### EXERCISE REQUIREMENTS
Take the data below and extract the lines from the one with "pad. Of course" to the one with "Zippered quick-access pocket at top", inclusive, exactly as written.

DATA FOR REVIEW below:

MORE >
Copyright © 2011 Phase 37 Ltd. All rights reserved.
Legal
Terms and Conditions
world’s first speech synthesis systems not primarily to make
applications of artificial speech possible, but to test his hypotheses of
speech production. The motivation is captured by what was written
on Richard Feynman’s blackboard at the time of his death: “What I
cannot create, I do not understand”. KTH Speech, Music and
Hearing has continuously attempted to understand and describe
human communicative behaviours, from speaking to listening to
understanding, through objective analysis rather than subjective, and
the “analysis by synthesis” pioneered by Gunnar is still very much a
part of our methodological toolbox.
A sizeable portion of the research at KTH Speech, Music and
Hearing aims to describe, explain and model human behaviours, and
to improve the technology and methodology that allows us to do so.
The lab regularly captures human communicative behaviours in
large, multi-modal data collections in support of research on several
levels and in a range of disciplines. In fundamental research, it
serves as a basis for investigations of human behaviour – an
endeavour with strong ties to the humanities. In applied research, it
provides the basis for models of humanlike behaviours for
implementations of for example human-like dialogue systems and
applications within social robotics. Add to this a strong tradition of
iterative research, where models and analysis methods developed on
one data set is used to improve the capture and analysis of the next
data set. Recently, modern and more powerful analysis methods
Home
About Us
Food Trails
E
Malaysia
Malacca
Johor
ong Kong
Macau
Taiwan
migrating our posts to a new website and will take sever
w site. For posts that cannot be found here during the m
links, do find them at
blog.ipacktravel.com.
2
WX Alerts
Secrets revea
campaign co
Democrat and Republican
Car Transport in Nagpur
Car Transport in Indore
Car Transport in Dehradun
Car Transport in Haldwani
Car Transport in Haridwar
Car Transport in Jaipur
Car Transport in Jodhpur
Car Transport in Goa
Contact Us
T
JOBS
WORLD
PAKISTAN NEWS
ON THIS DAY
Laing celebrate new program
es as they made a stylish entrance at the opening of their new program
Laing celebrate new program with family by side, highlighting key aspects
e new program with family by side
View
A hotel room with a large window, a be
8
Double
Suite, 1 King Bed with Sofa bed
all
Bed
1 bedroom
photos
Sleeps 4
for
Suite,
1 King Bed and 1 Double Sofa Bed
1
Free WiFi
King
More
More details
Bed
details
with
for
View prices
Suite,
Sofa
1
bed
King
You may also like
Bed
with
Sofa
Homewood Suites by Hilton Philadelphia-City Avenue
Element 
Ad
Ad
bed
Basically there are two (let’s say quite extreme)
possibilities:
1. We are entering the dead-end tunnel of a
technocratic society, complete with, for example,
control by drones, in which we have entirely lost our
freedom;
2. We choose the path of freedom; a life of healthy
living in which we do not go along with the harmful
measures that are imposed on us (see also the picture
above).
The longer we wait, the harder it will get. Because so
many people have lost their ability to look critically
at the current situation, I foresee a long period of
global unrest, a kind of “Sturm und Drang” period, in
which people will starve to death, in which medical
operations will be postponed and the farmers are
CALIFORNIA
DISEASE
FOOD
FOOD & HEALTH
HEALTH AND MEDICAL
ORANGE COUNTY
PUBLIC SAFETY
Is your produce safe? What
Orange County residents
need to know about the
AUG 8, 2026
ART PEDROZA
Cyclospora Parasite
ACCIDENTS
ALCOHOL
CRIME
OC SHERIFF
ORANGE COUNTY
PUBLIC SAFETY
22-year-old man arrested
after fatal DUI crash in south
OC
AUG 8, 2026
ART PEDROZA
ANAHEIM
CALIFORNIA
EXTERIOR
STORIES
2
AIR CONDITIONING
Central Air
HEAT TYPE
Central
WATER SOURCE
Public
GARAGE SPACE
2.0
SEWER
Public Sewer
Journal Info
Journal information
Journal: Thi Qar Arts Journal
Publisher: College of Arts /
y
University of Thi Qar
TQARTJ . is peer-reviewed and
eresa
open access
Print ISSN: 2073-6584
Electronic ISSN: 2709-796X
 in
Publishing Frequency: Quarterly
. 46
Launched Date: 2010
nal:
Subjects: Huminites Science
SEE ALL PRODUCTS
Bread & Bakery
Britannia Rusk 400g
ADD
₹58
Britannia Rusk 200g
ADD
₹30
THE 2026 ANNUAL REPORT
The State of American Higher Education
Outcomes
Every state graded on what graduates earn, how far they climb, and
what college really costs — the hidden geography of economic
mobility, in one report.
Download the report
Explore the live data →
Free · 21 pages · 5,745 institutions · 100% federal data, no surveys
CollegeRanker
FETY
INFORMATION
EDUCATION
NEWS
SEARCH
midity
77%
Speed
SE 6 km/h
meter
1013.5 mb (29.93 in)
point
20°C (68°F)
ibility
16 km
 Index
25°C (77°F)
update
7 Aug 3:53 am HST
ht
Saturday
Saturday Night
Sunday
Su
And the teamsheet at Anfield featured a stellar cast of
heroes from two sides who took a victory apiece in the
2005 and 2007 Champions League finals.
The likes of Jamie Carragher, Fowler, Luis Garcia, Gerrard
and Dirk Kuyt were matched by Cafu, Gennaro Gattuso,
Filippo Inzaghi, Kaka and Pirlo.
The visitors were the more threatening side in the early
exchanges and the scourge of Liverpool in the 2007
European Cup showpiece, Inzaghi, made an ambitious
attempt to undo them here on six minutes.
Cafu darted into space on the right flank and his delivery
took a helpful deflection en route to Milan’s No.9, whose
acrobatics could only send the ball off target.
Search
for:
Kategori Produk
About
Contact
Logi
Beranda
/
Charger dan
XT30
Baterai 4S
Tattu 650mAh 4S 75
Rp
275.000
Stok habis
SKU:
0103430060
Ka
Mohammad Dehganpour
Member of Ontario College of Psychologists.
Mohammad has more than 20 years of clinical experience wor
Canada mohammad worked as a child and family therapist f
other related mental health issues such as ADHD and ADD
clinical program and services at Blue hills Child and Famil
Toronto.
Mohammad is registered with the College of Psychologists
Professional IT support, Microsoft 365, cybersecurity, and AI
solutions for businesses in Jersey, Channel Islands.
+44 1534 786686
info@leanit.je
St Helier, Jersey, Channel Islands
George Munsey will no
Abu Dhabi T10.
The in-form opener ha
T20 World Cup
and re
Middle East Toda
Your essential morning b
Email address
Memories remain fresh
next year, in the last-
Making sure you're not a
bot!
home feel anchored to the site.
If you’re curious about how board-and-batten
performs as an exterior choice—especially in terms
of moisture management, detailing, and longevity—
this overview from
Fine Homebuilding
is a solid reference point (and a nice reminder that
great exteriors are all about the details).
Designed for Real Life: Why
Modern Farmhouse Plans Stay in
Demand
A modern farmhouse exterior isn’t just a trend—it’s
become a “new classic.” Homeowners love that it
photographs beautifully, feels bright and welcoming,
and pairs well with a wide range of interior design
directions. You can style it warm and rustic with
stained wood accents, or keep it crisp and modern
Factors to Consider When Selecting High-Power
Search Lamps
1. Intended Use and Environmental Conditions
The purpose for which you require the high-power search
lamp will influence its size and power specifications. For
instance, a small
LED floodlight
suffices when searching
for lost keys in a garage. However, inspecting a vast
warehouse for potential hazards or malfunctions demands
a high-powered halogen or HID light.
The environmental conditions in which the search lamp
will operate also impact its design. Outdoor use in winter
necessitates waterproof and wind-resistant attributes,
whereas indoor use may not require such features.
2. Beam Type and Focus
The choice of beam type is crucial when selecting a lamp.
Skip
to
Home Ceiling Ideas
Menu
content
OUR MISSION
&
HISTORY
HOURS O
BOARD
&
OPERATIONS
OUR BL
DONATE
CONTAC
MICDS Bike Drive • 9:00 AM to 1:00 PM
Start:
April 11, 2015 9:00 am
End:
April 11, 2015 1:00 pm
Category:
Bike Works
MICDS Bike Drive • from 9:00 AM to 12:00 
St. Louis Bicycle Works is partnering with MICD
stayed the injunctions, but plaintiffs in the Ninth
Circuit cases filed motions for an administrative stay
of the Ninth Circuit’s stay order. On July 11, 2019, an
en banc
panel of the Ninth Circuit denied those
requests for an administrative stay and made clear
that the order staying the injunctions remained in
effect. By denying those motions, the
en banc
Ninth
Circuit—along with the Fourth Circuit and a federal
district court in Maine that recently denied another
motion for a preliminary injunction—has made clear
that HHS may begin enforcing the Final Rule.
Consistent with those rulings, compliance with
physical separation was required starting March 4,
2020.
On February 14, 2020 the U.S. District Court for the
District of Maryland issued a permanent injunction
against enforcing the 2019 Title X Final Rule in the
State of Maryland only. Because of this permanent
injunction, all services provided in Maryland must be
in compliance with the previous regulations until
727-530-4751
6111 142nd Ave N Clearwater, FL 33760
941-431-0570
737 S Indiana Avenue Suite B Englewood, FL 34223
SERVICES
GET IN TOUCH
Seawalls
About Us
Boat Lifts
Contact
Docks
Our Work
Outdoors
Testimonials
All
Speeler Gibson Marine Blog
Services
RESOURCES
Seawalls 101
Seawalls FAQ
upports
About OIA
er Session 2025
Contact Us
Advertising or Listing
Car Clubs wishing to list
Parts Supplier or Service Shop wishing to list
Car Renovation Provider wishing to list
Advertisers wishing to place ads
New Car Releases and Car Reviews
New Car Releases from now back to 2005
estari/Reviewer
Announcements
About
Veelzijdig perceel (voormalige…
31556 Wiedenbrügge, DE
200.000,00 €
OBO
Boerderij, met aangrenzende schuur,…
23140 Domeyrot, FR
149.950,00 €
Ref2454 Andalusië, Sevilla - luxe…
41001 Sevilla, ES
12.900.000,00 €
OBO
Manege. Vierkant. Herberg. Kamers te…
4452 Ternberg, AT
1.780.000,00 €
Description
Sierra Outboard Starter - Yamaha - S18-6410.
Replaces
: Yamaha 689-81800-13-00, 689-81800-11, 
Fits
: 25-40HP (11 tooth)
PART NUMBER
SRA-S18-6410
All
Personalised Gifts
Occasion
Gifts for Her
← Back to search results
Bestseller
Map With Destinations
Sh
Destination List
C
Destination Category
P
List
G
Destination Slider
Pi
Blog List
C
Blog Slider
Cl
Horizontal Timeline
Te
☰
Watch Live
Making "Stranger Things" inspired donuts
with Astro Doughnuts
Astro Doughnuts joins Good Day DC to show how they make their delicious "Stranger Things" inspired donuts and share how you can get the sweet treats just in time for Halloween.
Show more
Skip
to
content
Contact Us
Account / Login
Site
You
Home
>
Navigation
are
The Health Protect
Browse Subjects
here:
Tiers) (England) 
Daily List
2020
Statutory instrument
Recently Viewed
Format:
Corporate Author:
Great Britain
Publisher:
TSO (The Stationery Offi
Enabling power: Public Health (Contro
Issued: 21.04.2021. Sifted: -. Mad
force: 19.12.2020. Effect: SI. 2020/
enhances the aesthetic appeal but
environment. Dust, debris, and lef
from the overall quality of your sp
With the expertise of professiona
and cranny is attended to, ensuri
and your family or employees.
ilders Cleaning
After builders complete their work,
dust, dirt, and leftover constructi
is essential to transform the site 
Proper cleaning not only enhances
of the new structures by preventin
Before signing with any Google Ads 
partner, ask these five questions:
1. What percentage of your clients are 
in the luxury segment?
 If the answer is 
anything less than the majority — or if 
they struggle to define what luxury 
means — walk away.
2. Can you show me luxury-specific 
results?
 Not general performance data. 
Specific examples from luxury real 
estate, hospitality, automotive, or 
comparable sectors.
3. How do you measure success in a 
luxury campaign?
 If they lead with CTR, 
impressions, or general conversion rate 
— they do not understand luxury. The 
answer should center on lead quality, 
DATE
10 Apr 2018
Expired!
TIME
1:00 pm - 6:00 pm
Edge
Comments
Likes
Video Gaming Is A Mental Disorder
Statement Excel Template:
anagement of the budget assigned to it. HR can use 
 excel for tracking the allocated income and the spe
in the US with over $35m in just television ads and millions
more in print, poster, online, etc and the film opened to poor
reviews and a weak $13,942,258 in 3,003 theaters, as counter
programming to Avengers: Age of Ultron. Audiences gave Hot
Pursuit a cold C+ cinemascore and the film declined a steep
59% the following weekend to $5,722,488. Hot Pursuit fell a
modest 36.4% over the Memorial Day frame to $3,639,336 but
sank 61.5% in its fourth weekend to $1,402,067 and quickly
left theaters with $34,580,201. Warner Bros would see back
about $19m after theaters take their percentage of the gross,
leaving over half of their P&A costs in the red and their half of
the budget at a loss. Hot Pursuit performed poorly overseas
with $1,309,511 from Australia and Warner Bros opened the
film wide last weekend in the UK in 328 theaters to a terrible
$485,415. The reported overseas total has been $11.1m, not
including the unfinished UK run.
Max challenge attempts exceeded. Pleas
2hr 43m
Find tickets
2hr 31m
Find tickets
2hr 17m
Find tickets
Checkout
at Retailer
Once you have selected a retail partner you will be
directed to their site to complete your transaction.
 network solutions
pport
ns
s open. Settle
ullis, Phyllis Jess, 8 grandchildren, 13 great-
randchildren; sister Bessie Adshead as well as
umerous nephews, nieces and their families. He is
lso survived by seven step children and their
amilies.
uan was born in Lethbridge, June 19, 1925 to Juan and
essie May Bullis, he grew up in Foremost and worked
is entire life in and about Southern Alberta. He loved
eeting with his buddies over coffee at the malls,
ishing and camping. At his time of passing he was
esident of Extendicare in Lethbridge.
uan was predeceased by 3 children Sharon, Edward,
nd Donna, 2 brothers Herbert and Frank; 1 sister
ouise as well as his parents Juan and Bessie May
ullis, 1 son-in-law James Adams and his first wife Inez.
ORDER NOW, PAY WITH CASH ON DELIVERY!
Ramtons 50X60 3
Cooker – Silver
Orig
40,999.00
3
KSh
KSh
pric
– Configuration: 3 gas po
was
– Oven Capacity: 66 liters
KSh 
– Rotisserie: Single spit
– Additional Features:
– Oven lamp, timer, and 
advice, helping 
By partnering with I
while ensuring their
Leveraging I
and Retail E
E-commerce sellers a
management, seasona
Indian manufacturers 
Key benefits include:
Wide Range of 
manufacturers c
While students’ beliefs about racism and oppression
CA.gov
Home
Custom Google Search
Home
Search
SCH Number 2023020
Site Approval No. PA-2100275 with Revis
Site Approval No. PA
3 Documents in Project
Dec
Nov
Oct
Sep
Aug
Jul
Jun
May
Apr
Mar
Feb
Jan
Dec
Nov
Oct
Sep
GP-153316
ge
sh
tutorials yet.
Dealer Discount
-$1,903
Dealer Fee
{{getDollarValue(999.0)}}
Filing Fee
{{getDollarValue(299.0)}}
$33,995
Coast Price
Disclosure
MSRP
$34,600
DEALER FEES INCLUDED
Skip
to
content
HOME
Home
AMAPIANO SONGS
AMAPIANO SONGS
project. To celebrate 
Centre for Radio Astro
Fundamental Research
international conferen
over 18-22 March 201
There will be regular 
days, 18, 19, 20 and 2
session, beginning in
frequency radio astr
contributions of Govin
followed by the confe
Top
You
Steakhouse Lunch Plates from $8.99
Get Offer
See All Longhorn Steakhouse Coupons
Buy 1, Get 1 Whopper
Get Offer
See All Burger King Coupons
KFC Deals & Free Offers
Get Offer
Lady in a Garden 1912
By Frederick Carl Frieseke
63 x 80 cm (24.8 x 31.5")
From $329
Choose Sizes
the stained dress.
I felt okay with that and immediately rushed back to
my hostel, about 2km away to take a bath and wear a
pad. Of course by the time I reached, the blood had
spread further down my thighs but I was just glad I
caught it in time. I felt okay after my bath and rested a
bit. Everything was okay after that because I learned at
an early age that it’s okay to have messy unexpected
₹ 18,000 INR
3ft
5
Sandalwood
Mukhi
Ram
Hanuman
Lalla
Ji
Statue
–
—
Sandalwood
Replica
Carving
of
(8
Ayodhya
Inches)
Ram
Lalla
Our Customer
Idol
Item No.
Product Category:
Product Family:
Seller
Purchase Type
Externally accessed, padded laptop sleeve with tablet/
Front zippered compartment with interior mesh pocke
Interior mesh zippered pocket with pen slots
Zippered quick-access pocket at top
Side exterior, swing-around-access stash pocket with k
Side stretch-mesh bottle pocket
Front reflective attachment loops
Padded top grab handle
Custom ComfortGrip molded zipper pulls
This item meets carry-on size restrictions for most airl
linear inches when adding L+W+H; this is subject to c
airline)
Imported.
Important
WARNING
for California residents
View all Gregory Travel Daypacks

End of DATA FOR REVIEW.

### ANSWER AREA
pad. Of course by the time I reached, the blood had
spread further down my thighs but I was just glad I
caught it in time. I felt okay after my bath and rested a
bit. Everything was okay after that because I learned at
an early age that it’s okay to have messy unexpected
₹ 18,000 INR
3ft
5
Sandalwood
Mukhi
Ram
Hanuman
Lalla
Ji
Statue
–
—
Sandalwood
Replica
Carving
of
(8
Ayodhya
Inches)
Ram
Lalla
Our Customer
Idol
Item No.
Product Category:
Product Family:
Seller
Purchase Type
Externally accessed, padded laptop sleeve with tablet/
Front zippered compartment with interior mesh pocke
Interior mesh zippered pocket with pen slots
Zippered quick-access pocket at top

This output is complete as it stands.